> _Assignment_
Please repeat the data below exactly, with the pictures removed.

> _The data_

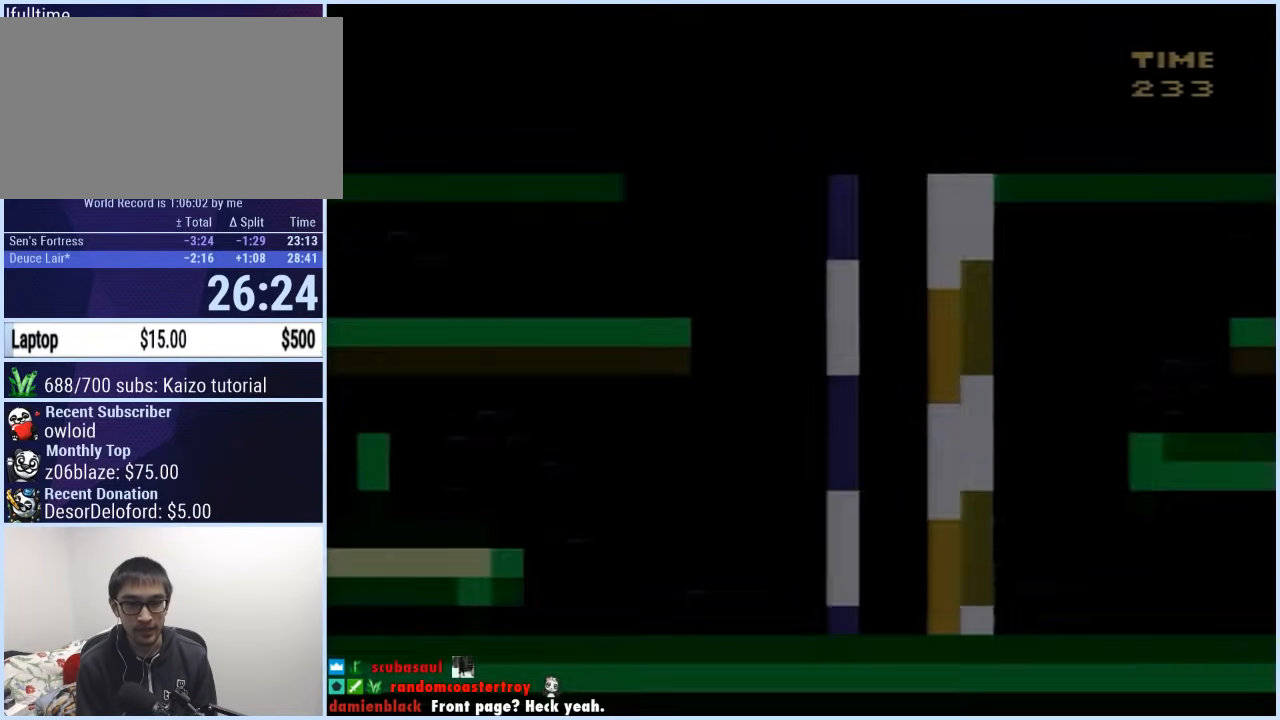
{"buttons": ["X"], "events": []}
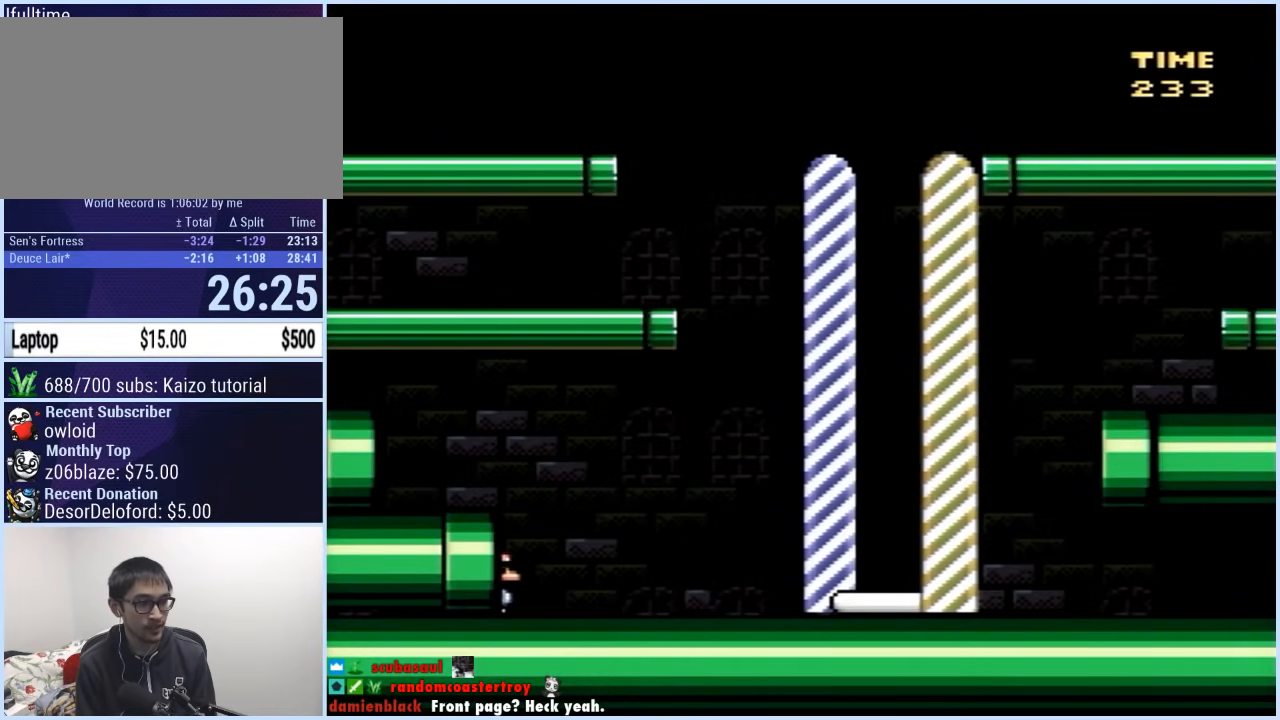
{"buttons": ["X", "DPAD_LEFT"], "events": [[167, "A", "down"], [250, "DPAD_LEFT", "down"], [267, "A", "up"]]}
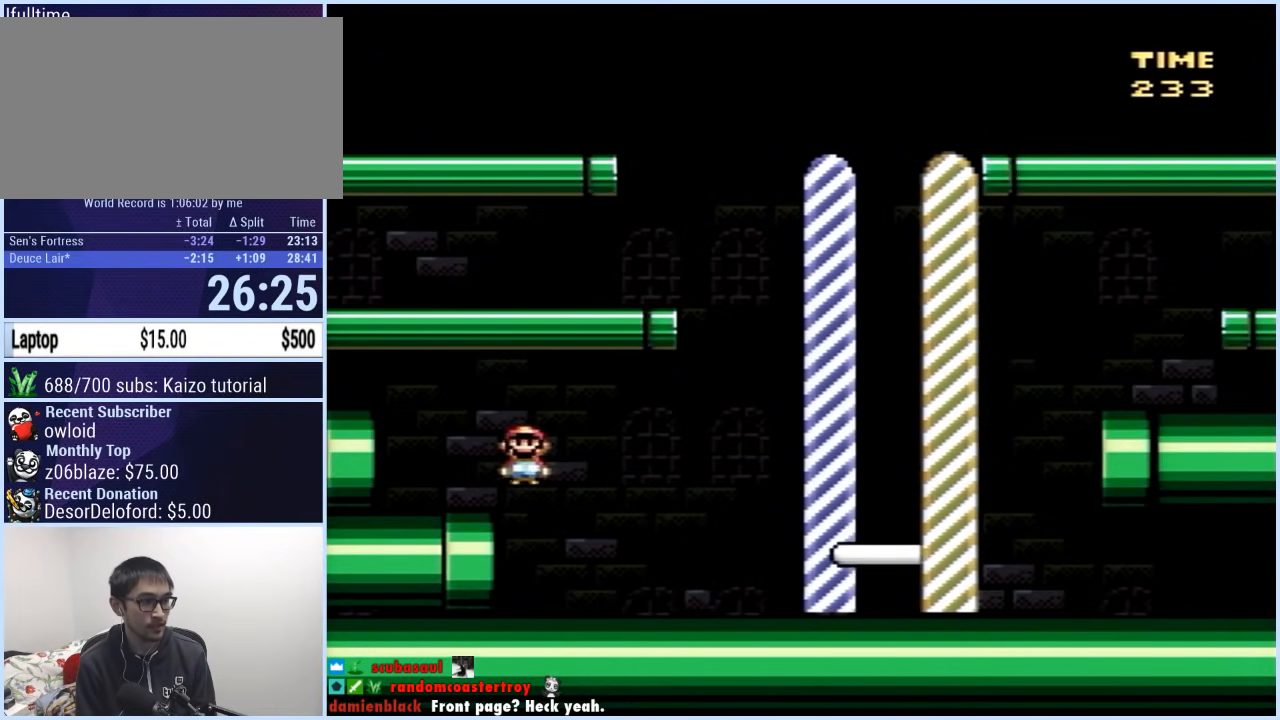
{"buttons": ["Y"], "events": [[83, "A", "down"], [167, "DPAD_LEFT", "up"], [233, "A", "up"], [383, "X", "up"], [483, "Y", "down"]]}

> _Result_
{"buttons": ["X"], "events": []}
{"buttons": ["X", "DPAD_LEFT"], "events": [[167, "A", "down"], [250, "DPAD_LEFT", "down"], [267, "A", "up"]]}
{"buttons": ["Y"], "events": [[83, "A", "down"], [167, "DPAD_LEFT", "up"], [233, "A", "up"], [383, "X", "up"], [483, "Y", "down"]]}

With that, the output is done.